Saturday, November 26, 2005


Restrictions on use and funding left many of the park's Victorian homes open to vandalism and neglect.
PHILADELPHIA (AP) -- Philip Price Jr. was driving past Fairmount Park with his son in the early 1980s when he saw one of the park's neglected Victorian manors go up in flames.
"I thought it was just a tragedy," said the 71-year-old Price, a member of the park commission board.
More than a century earlier, his great-great-grandfather, Eli K. Price, had helped the city acquire private estates along the Schuylkill River to form a vast city park, both protecting Philadelphia's watershed and providing its residents with a pastoral retreat.
The Fairmount Park homes later served as beer halls, house museums and housing for park employees. But restrictions on their use and funding woes had left many vacant and vandalized by the time Price watched Richland burn.
The nonprofit Fairmount Park Historic Preservation Trust is now trying to find tenants who will refurbish the buildings while drawing people to little-known corners of the sprawling, 9,200-acre park -- which also boasts the Philadelphia Zoo, the Philadelphia Museum of Art and dozens of ballfields and playgrounds. In return, the trust will grant them long-term leases.
"The biggest obstacle is finding people (tenants) willing to partner, and getting a strong public consensus that this is what we want to do at Fairmount Park," said Matthew Rader, the trust's executive director. "Some people believe it should be more of a passive park."
Moving in
Earlier this month, developer David Groverman won approval to open a cafe at Ohio House, an underused site in a lonely stretch of the park that was built for the Centennial Exhibition of 1876. Groverman plans to spend $300,000 to restore the property, which he hopes will become a meeting place for park visitors.
The trust earlier raised money to save a hidden architectural gem: a small porter's house that long served as a jail for park police, but was left to rot when the force disbanded in the 1970s. The Sedgeley Porter's House was designed by Benjamin Henry Latrobe, who would later design the U.S. Capitol.

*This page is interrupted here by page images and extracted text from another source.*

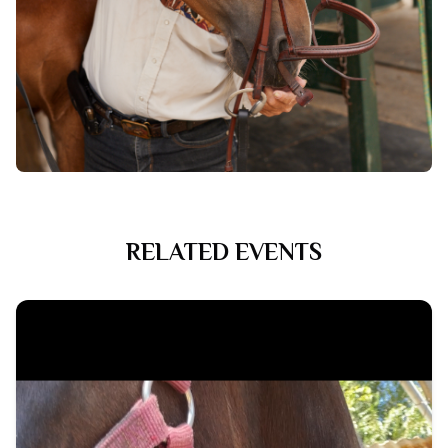
RELATED EVENTS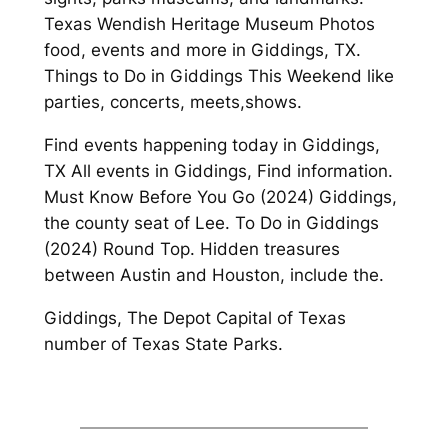
Texas Wendish Heritage Museum Photos
food, events and more in Giddings, TX.
Things to Do in Giddings This Weekend like
parties, concerts, meets,shows.
Find events happening today in Giddings,
TX All events in Giddings, Find information.
Must Know Before You Go (2024) Giddings,
the county seat of Lee. To Do in Giddings
(2024) Round Top. Hidden treasures
between Austin and Houston, include the.
Giddings, The Depot Capital of Texas
number of Texas State Parks.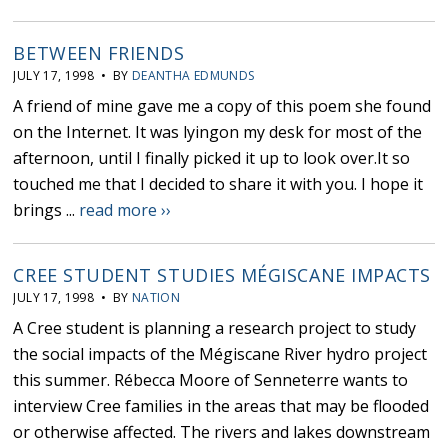
BETWEEN FRIENDS
JULY 17, 1998 • BY
DEANTHA EDMUNDS
A friend of mine gave me a copy of this poem she found
on the Internet. It was lyingon my desk for most of the
afternoon, until I finally picked it up to look over.It so
touched me that I decided to share it with you. I hope it
brings ...
read more ››
CREE STUDENT STUDIES MÉGISCANE IMPACTS
JULY 17, 1998 • BY
NATION
A Cree student is planning a research project to study
the social impacts of the Mégiscane River hydro project
this summer. Rébecca Moore of Senneterre wants to
interview Cree families in the areas that may be flooded
or otherwise affected. The rivers and lakes downstream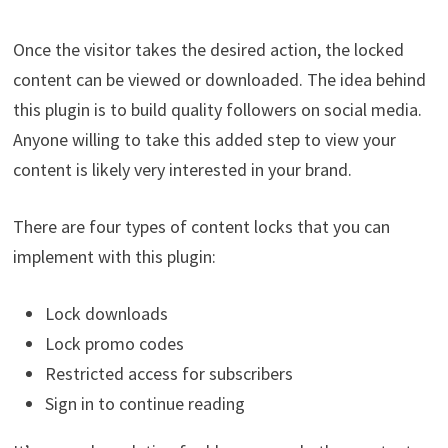
Once the visitor takes the desired action, the locked
content can be viewed or downloaded. The idea behind
this plugin is to build quality followers on social media.
Anyone willing to take this added step to view your
content is likely very interested in your brand.
There are four types of content locks that you can
implement with this plugin:
Lock downloads
Lock promo codes
Restricted access for subscribers
Sign in to continue reading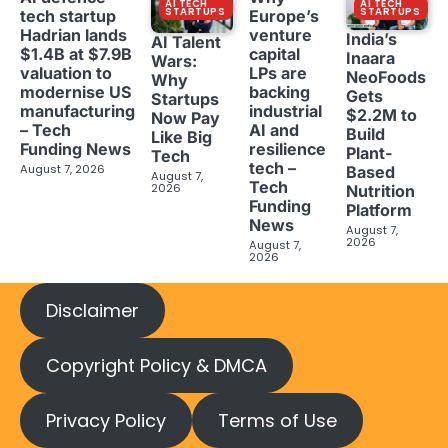
AI TECH
AI TECH
STARTUPS
STARTUPS
tech startup
Europe’s
Hadrian lands
venture
India’s
AI Talent
$1.4B at $7.9B
capital
Inaara
Wars:
valuation to
LPs are
NeoFoods
Why
modernise US
backing
Gets
Startups
manufacturing
industrial
$2.2M to
Now Pay
– Tech
AI and
Build
Like Big
Funding News
resilience
Plant-
Tech
tech –
August 7, 2026
Based
August 7,
Tech
2026
Nutrition
Funding
Platform
News
August 7,
2026
August 7,
2026
Disclaimer
Copyright Policy & DMCA
Privacy Policy
Terms of Use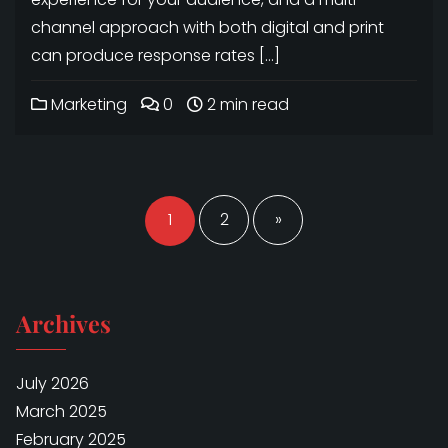
channel approach with both digital and print
can produce response rates […]
Marketing
0
2 min read
Posts
navigation
1
2
»
Archives
July 2026
March 2025
February 2025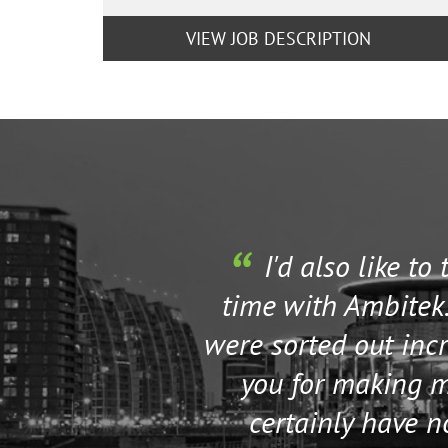
VIEW JOB DESCRIPTION
I'd also like to
time with Ambitek.
were sorted out incr
you for making my
certainly have 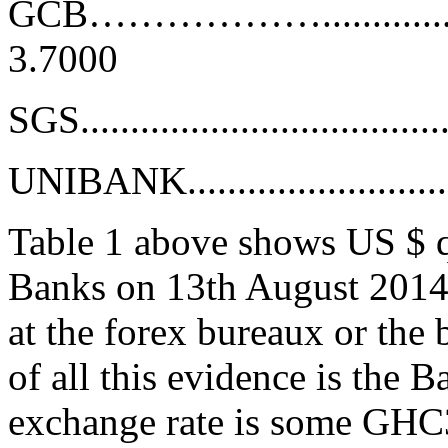
GCB……………….........................
3.7000
SGS....................................
UNIBANK..............................
Table 1 above shows US $ q
Banks on 13th August 2014.
at the forex bureaux or the
of all this evidence is the 
exchange rate is some GHC3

The house -- now rented by the Philadelphia Outward Bound Center -- is treasured as one of America's earliest Gothic Revival buildings.
A mental-health group last year spent $1 million to convert the long-vacant Rockland -- a Federal-style country house built around 1800 -- into its headquarters, with modern cubicles in the basement and an ornate ballroom-turned-conference-room a floor above.
Visitors to the Psychoanalytic Center enjoy the unique training site, once they find their way along dubiously marked park roads.
"Nobody has any real addresses in the park. It makes FedEx deliveries interesting," said M.J. Bobrow, an administrative director.
Patched together
While New York had the chance to design Central Park from raw land in the mid-19th century, Fairmount Park emerged from the patchwork of acquired sites. Some families donated their weekend estates, while the city took others along the Schuylkill and Wissahickon rivers through eminent domain, with help in the 1860s from the state Legislature.
Art historian Elizabeth Milroy, who is writing a book on Fairmount Park, said its historic homes, nearly all on their original sites, offer a rare glimpse of the city's 19th century landscape. But if park planners valued the homes, they didn't quite known what to do with them, she said.
"It's almost impossible to maintain a historic house unless that house has some kind of endowment," said Milroy, a professor at Wesleyan University in Middletown, Conn.
Continues to evolve
The city today sets aside only a few million dollars, in a good year, for capital improvements in the park, while the trust has an operating budget of about $600,000.
Auxiliary groups -- such as Colonial Dames of America, which operates Lemon Hill, a neoclassical house that became the first property acquired in the 1830s -- run a handful of the homes as small museums.
"For us, it's about creating sustainable preservation," Rader said. "If I can get a tenant in Ohio House to pay for its rehabilitation and maintenance and pay me rent to keep Lemon Hill going ... it's a whole new paradigm."
Price welcomes Fairmount Park's continuing evolution. Park officials in other eras agreed to host the Centennial and build the zoo in the park, he noted.
"Each generation, we search for ways to preserve this great asset," he said. "I think it's the greatest urban park in America."